** Passage for review follows **

# cougar legal?



## jatc (Oct 24, 2008)

My all time favorite is from 1984.

Ozzy Osbourne had a show at what was then the Saginaw Civic Center (now the Dow Event Center). Apparently they were driving up M-52 and the truck that had the caged black panther he used in the show ran off the road and flipped just south of St. Charles. The cage broke open and the panther escaped.

For years the DNR tried to trap the animal, but to no avail. Rumors of pets coming up missing in the Brant area along with the typical bar stool stories of "a big black cat crossing in front of vehicles at night" become the norm.

I STILL hear people talk about recently seeing "the cat that got loose when Ozzy was here".

That cat is over 30 years old now!


----------



## The Rev. (Apr 13, 2010)

jatc said:


> My all time favorite is from 1984.

** End of Passage for review **
** Entries shown follows **

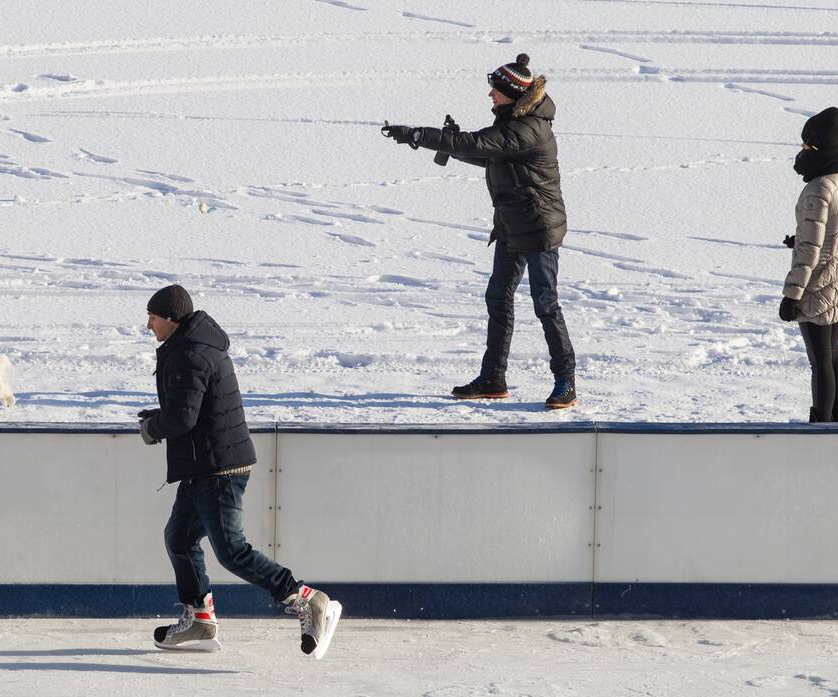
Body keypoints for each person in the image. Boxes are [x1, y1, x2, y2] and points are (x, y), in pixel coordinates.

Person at [139, 284, 341, 657]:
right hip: (206, 463)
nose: (148, 324)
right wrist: (158, 419)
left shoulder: (191, 353)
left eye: (152, 317)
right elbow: (191, 409)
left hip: (217, 468)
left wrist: (153, 428)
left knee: (231, 550)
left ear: (169, 319)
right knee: (179, 538)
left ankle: (306, 599)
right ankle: (200, 619)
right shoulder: (192, 346)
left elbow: (183, 418)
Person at [383, 53, 577, 409]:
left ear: (512, 94)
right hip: (511, 226)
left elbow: (481, 145)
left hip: (538, 227)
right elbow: (488, 152)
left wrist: (420, 136)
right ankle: (493, 378)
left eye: (495, 90)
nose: (489, 95)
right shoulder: (514, 122)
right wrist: (448, 145)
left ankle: (566, 381)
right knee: (498, 298)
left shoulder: (528, 127)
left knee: (545, 303)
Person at [779, 107, 838, 422]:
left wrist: (792, 296)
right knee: (832, 354)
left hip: (818, 282)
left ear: (821, 147)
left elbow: (810, 251)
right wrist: (824, 237)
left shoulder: (817, 189)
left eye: (808, 146)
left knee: (819, 359)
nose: (803, 150)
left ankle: (822, 428)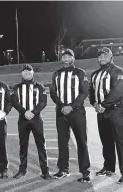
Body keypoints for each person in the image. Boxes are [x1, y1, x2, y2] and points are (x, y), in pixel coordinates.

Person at [89, 47, 123, 184]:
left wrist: (104, 104)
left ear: (111, 57)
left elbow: (117, 91)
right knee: (106, 141)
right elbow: (92, 92)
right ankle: (109, 167)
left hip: (116, 109)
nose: (102, 58)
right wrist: (95, 104)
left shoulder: (118, 71)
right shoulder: (95, 74)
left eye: (105, 56)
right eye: (100, 56)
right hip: (102, 112)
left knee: (122, 142)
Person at [50, 49, 91, 183]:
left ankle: (85, 172)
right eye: (64, 57)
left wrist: (71, 106)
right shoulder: (57, 74)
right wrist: (62, 106)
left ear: (73, 58)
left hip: (76, 112)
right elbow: (53, 93)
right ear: (62, 59)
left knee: (81, 142)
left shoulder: (80, 73)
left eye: (69, 56)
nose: (66, 59)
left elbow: (84, 92)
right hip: (61, 112)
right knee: (62, 142)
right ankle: (63, 170)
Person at [12, 64, 52, 180]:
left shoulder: (39, 86)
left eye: (29, 71)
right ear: (21, 73)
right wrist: (24, 112)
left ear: (32, 73)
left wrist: (33, 112)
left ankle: (45, 171)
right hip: (23, 119)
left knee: (41, 145)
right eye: (24, 71)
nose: (26, 73)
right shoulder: (17, 87)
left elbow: (43, 102)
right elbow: (15, 101)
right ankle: (22, 170)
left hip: (36, 119)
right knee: (23, 145)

** End of Entries shown **

List every venue, road, town, and area named in the first post of the forum thread titled "cougar legal?".

Saginaw Civic Center
Dow Event Center
M-52
St. Charles
Brant area